Brognola nodded. It was an incredible time back then and he would never forget it. The episode April referred to was when the USJD had given Striker one week to hit six areas and finish off that particular bloody mile. In those days, of course, April was a fervent pacifist, and accepting an assignment as driver of the War Wagon was as aggressive as she would get. Until the Mob got its hands on her in Nashville and Bolan had to blaze his way to her rescue. Since then she had become a new woman.

"If there are people helping a hit team to operate in this country," she continued, "then I want us to take out those people now."

"Sure, April, I know," agreed Brognola, his respect for this strong woman confirmed by everything she said. "It's bad enough that we have a hit team in the country at all — definitely an event of the late seventies and eighties. It would have been unheard of at any other time. Makes me feel like an old man….

"But the truth is, we don't have any information on who their accomplices are. Yet. I'm reasonably certain that there are no pro-Iranian gunrunners and arms dealers among the new amateurs at that business. I mean any of those out-of-work Special Forces vets hanging around for some action in Fayetteville or Hawaii. It's my opinion that the supply route is through a different sort of organization altogether."

"That's interesting," said April, her eyebrows raised in anticipation.

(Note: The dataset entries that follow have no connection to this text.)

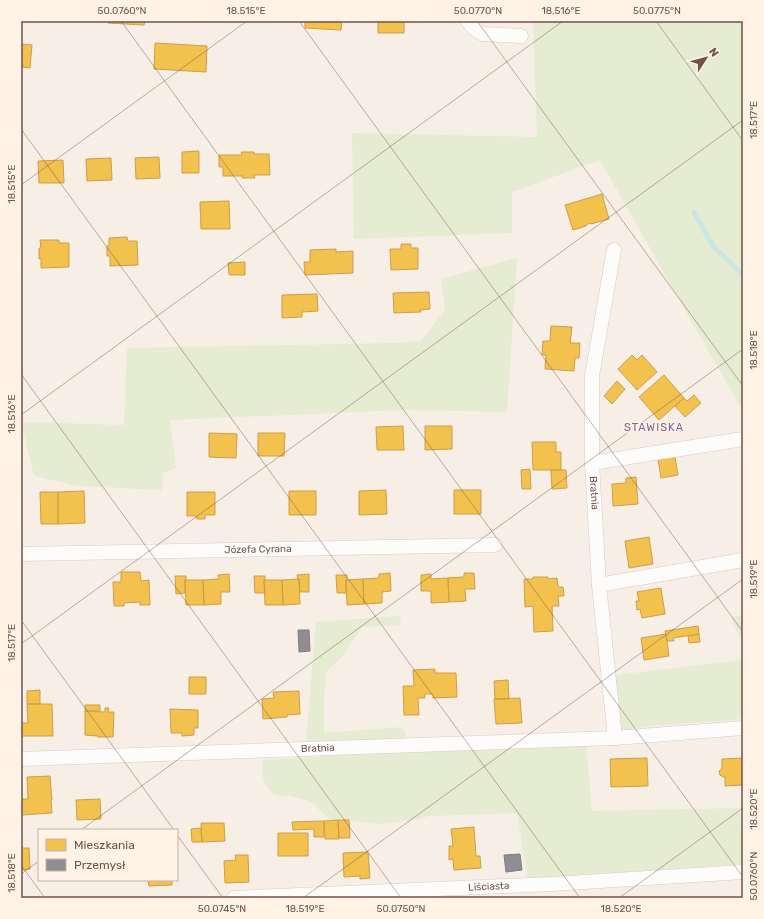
<svg xmlns="http://www.w3.org/2000/svg" width="764" height="919" viewBox="0 0 764 919" font-family="Rubik,sans-serif">
  <style>
    .green { fill: #e5ecd1 }
    .homes { fill: #f2c14e; stroke: #cc9f4c }
    .industry { fill: #8d8d92; stroke: #867b7c }
    .lines { fill: none; stroke-linecap: round; stroke-linejoin: round }
    .stream { stroke: #c8e8e7; stroke-width: 5 }
    .street-casing { stroke: #d8cbc5; stroke-width: 15 }
    .street { stroke: #fefcfb; stroke-width: 14 }
    .ticks { fill: none; stroke: #745147; stroke-width: 1; stroke-opacity: 0.45 }
    .labels { text-anchor: middle; dominant-baseline: central; stroke-width: 4; stroke-linejoin: round; paint-order: stroke }
    .street-label { font-size: 10px; fill: #745147; stroke: #fff2e7 }
    .neighbourhood-label { font-size: 11px; letter-spacing: 1px; fill: #7f6298; stroke: #fff2e7 }
    .neatline { fill: none; stroke: #745147; stroke-width: 1.5 }
    .ticks-label { font-size: 10px; text-anchor: middle; fill: #745147 }
  </style>
  <rect width="100%" height="100%" fill="#f7eee6"/>
  <path class="green" d="M 533,21 L 743,21 L 743,411 L 690,319 L 600,160 L 512,192 L 512,233 L 354,239 L 352,133 L 537,137 Z
    M 517,258 L 507,412 L 402,410 L 170,420 L 176,468 L 163,473 L 162,490 L 78,486 L 34,476 L 21,422 L 124,425 L 127,348 L 395,343 L 421,341 L 445,310 L 441,279 Z
    M 743,615 L 743,644 L 731,617 Z
    M 400,616 L 401,625 L 362,627 L 341,658 L 326,672 L 324,700 L 324,733 L 403,727 L 407,740 L 306,742 L 316,622 Z
    M 743,660 L 743,719 L 651,726 L 618,731 L 615,675 Z
    M 586,746 L 592,811 L 739,808 L 743,838 L 743,864 L 528,881 L 517,813 L 429,816 L 413,820 L 377,824 L 349,820 L 330,820 L 310,801 L 290,796 L 274,795 C 261,781 262,778 263,760 L 422,751 Z"/>
  <path class="homes" d="M 108,21 L 145,21 L 144,25 L 108,23 Z
    M 305,21 L 342,21 L 341,30 L 305,28 Z
    M 378,21 L 404,21 L 404,33 L 378,33 Z
    M 155,43 L 207,46 L 206,72 L 154,69 Z
    M 21,44 L 32,45 L 30,68 L 21,67 Z
    M 199,151 L 199,173 L 182,173 L 182,152 Z
    M 241,152 L 254,152 L 254,154 L 269,154 L 270,175 L 254,175 L 255,178 L 242,178 L 243,176 L 223,176 L 223,167 L 219,167 L 219,155 L 242,155 Z
    M 159,157 L 160,178 L 136,179 L 135,158 Z
    M 111,158 L 112,180 L 87,181 L 86,159 Z
    M 63,160 L 64,183 L 39,183 L 38,161 Z
    M 602,194 L 609,219 L 591,224 L 590,223 L 586,225 L 586,226 L 573,230 L 565,205 Z
    M 229,201 L 230,229 L 201,229 L 200,202 Z
    M 127,237 L 128,241 L 137,241 L 138,265 L 110,266 L 110,256 L 107,256 L 107,246 L 109,246 L 109,238 Z
    M 40,240 L 59,240 L 59,243 L 69,243 L 69,267 L 41,268 L 41,258 L 39,259 L 39,248 L 41,248 Z
    M 401,244 L 411,244 L 411,248 L 418,248 L 418,269 L 391,270 L 390,249 L 401,249 Z
    M 336,249 L 336,252 L 353,251 L 353,273 L 305,275 L 304,262 L 310,262 L 310,250 Z
    M 245,262 L 245,275 L 229,275 L 228,263 Z
    M 429,292 L 430,309 L 420,310 L 421,312 L 394,313 L 393,293 Z
    M 317,294 L 318,311 L 302,312 L 302,317 L 282,318 L 282,295 Z
    M 551,326 L 572,327 L 570,343 L 580,343 L 579,358 L 575,358 L 574,371 L 545,369 L 546,355 L 542,355 L 543,341 L 550,341 Z
    M 632,355 L 637,360 L 642,355 L 657,372 L 637,390 L 618,369 Z
    M 664,375 L 684,398 L 659,420 L 639,397 Z
    M 617,381 L 625,389 L 612,404 L 604,396 Z
    M 694,395 L 701,403 L 685,417 L 675,406 L 684,398 L 687,401 Z
    M 403,426 L 404,450 L 377,450 L 376,427 Z
    M 425,426 L 452,426 L 452,449 L 425,450 Z
    M 209,433 L 237,434 L 236,458 L 209,457 Z
    M 258,433 L 285,433 L 284,456 L 258,456 Z
    M 532,442 L 556,442 L 556,452 L 561,452 L 561,470 L 533,470 Z
    M 675,457 L 678,475 L 661,478 L 658,459 Z
    M 530,469 L 531,489 L 522,489 L 521,470 Z
    M 551,470 L 566,470 L 567,488 L 552,489 Z
    M 636,477 L 638,504 L 613,506 L 612,484 L 626,483 L 626,478 Z
    M 386,490 L 387,514 L 359,515 L 359,491 Z
    M 454,490 L 481,490 L 481,514 L 454,514 Z
    M 84,491 L 85,523 L 58,524 L 58,492 Z
    M 289,491 L 316,491 L 316,515 L 289,515 Z
    M 40,492 L 58,492 L 58,524 L 41,524 Z
    M 187,492 L 215,492 L 215,515 L 205,515 L 205,519 L 197,519 L 196,516 L 187,516 Z
    M 649,537 L 653,564 L 629,568 L 625,541 Z
    M 121,572 L 140,572 L 141,581 L 149,580 L 150,605 L 140,605 L 140,602 L 124,603 L 124,606 L 114,606 L 113,582 L 121,582 Z
    M 390,573 L 391,591 L 382,592 L 382,603 L 364,604 L 363,579 L 379,578 L 379,574 Z
    M 464,573 L 474,573 L 475,589 L 465,589 L 466,601 L 449,602 L 448,578 L 464,577 Z
    M 229,574 L 230,592 L 221,592 L 221,604 L 204,605 L 203,580 L 219,579 L 218,575 Z
    M 309,574 L 309,592 L 300,592 L 299,579 L 298,579 L 297,575 Z
    M 431,574 L 431,579 L 448,578 L 449,602 L 431,603 L 431,591 L 421,591 L 421,575 Z
    M 336,575 L 347,575 L 347,580 L 346,580 L 346,593 L 337,593 Z
    M 175,576 L 186,576 L 186,580 L 185,580 L 185,593 L 176,594 Z
    M 254,576 L 265,576 L 265,580 L 264,580 L 265,593 L 255,593 Z
    M 533,577 L 548,577 L 548,579 L 557,578 L 558,587 L 563,587 L 564,596 L 558,596 L 559,606 L 552,606 L 553,631 L 534,632 L 533,606 L 525,607 L 524,579 L 533,579 Z
    M 299,579 L 300,604 L 283,605 L 282,580 Z
    M 363,579 L 364,604 L 347,605 L 346,580 Z
    M 185,580 L 203,580 L 204,605 L 186,605 Z
    M 264,580 L 282,580 L 283,605 L 265,605 Z
    M 661,588 L 665,614 L 642,618 L 640,609 L 637,610 L 636,601 L 639,601 L 637,592 Z
    M 698,626 L 699,634 L 673,638 L 674,641 L 667,641 L 665,631 Z
    M 666,634 L 669,656 L 644,660 L 641,638 Z
    M 699,634 L 700,642 L 689,643 L 688,636 Z
    M 435,669 L 435,673 L 456,673 L 457,697 L 433,698 L 433,694 L 425,694 L 425,698 L 418,698 L 419,715 L 404,715 L 403,686 L 414,686 L 413,670 Z
    M 189,677 L 206,677 L 206,694 L 189,694 Z
    M 508,680 L 509,699 L 495,699 L 494,681 Z
    M 40,690 L 40,704 L 27,704 L 27,691 Z
    M 299,691 L 300,714 L 287,715 L 287,717 L 263,719 L 262,699 L 274,698 L 273,692 Z
    M 520,698 L 522,723 L 496,724 L 494,699 Z
    M 27,704 L 52,704 L 53,736 L 21,736 L 21,723 L 28,723 Z
    M 85,705 L 100,705 L 100,711 L 85,711 Z
    M 105,708 L 109,708 L 108,712 L 114,712 L 113,737 L 98,737 L 98,736 L 85,735 L 85,711 L 105,712 Z
    M 170,709 L 198,710 L 198,728 L 194,728 L 194,735 L 182,736 L 182,733 L 171,733 Z
    M 647,758 L 648,786 L 611,787 L 610,759 Z
    M 743,758 L 743,785 L 725,786 L 725,777 L 723,777 L 720,775 L 719,771 L 722,768 L 722,759 Z
    M 50,776 L 52,800 L 51,800 L 52,813 L 21,815 L 21,799 L 28,799 L 27,777 Z
    M 100,799 L 101,819 L 77,820 L 76,800 Z
    M 338,820 L 349,820 L 350,838 L 339,838 Z
    M 338,820 L 339,839 L 325,839 L 324,821 Z
    M 324,821 L 324,837 L 314,837 L 314,829 L 293,830 L 292,822 Z
    M 201,823 L 224,823 L 225,841 L 202,842 Z
    M 474,827 L 476,856 L 480,856 L 481,868 L 454,870 L 453,859 L 449,860 L 449,846 L 453,846 L 451,829 Z
    M 201,828 L 202,842 L 192,842 L 191,829 Z
    M 278,833 L 308,833 L 308,856 L 278,856 Z
    M 21,848 L 29,848 L 30,869 L 21,870 Z
    M 368,852 L 370,878 L 360,879 L 360,876 L 344,877 L 343,853 Z
    M 235,855 L 248,855 L 249,882 L 225,883 L 224,861 L 236,860 Z
    M 148,880 L 172,880 L 172,885 L 149,886 Z"/>
  <path class="industry" d="M 298,630 L 309,630 L 310,651 L 299,652 Z
    M 520,854 L 522,870 L 506,872 L 504,855 Z"/>
  <g class="lines">
    <path class="stream" d="M 694,212 L 713,246 L 743,275"/>
    <defs>
      <g id="street">
        <path d="M 468,21 C 472,27 476,31 483,34 L 521,36"/>
        <path id="s1" d="M 614,250 L 592,376 L 592,463 L 599,585 L 615,738"/>
        <path d="M 592,463 L 743,439"/>
        <path id="s2" d="M 21,554 L 495,545"/>
        <path d="M 599,585 L 743,560"/>
        <path id="s3" d="M 21,759 L 615,738 L 743,728"/>
        <path id="s4" d="M 234,898 L 552,884 L 743,872"/>
      </g>
    </defs>
    <use href="#street" class="street-casing"/>
    <use href="#street" class="street"/>
  </g>
  <path class="ticks" d="M 121,21 L 743,877M 299,21 L 743,632M 477,21 L 743,386M 656,21 L 743,141M 21,129 L 580,898M 21,185 L 247,21M 21,374 L 401,898M 21,415 L 563,21M 21,620 L 174,830M 21,644 L 743,120M 81,830 L 743,349M 177,835 L 223,898M 21,865 L 45,898M 21,874 L 39,861M 303,898 L 743,579M 619,898 L 743,808"/>
  <g class="labels">
    <g class="street-label">
      <text stroke="none"><textPath href="#s1" startOffset="245">Bratnia</textPath></text>
      <text stroke="none"><textPath href="#s2" startOffset="237">Józefa Cyrana</textPath></text>
      <text stroke="none"><textPath href="#s3" startOffset="297">Bratnia</textPath></text>
      <text stroke="none"><textPath href="#s4" startOffset="255">Liściasta</textPath></text>
    </g>
    <g class="neighbourhood-label">
      <text x="654" y="427">STAWISKA</text>
    </g>
  </g>
  <rect width="764" height="919" fill="none" stroke="#fff2e7" stroke-width="44"/>
  <rect x="38" y="829" width="140" height="52" fill="#fff2e7" stroke="#c7b2a7"/>
  <rect x="46" y="839" width="20" height="12" fill="#f2c14e" stroke="#c7b2a7"/>
  <text x="74" y="849" font-size="12" fill="#745147">Mieszkania</text>
  <rect x="46" y="859" width="20" height="12" fill="#8d8d92" stroke="#c7b2a7"/>
  <text x="74" y="869" font-size="12" fill="#745147">Przemysł</text>
  <g transform="translate(706 58) rotate(54)" stroke="#fff2e7" stroke-width="3" paint-order="stroke">
  <path d="M0-3L7 15L0 10L-7 15Z" fill="#745147"/>
  <text y="-6" font-size="11" font-weight="bold" text-anchor="middle" fill="#745147">N</text>
  </g>
  <rect x="22" y="22" width="720" height="875" class="neatline"/>
  <g class="ticks-label">
    <text x="122" y="14">50.0760°N</text>
    <text x="246" y="14">18.515°E</text>
    <text x="478" y="14">50.0770°N</text>
    <text x="561" y="14">18.516°E</text>
    <text x="657" y="14">50.0775°N</text>
    <text transform="translate(753 120) rotate(-90)" y="4">18.517°E</text>
    <text transform="translate(11 184) rotate(-90)" y="4">18.515°E</text>
    <text transform="translate(753 350) rotate(-90)" y="4">18.518°E</text>
    <text transform="translate(11 414) rotate(-90)" y="4">18.516°E</text>
    <text transform="translate(753 579) rotate(-90)" y="4">18.519°E</text>
    <text transform="translate(11 643) rotate(-90)" y="4">18.517°E</text>
    <text transform="translate(753 809) rotate(-90)" y="4">18.520°E</text>
    <text transform="translate(11 873) rotate(-90)" y="4">18.518°E</text>
    <text transform="translate(753 876) rotate(-90)" y="4">50.0760°N</text>
    <text x="222" y="912">50.0745°N</text>
    <text x="305" y="912">18.519°E</text>
    <text x="401" y="912">50.0750°N</text>
    <text x="621" y="912">18.520°E</text>
  </g>
</svg>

"I think the arms source has been too skillfully covert, too successful, for a bunch of embittered ex-soldiers moaning about social neglect. I believe we'll find some old friends from civilian life involved in this. I look forward to the unraveling of it."

"You mean the Mob, don't you?" April was barely able to conceal her pleasure at identifying the enemy. And it was an enemy already decimated by Mack, it just needed to be hacked back every now and again. Great. This would be an adversary he could get his teeth into, deep into the carotid artery once more. Things were looking up at last. Her body responded with exhilaration at the thought of it, extinguishing exhaustion.

"Hal," she said, picking up a wrapped stogie from the head fed's desk and handing it over to him in a celebratory gesture. "Have another cigar."

For the first time that night, Hal smiled with something approximating real delight. "I think I will," he said, grinding the dead butt of his previous one in the ashtray. "And yourself?"

"Thanks, but no," grinned April Rose. "I'm trying to give them up."

"Good for you," grunted Hal, enjoying himself for this fleeting moment. "Come on, let's get some more coffee and fill in the time with some calls of our own. I've got an idea a little detective work is required of us."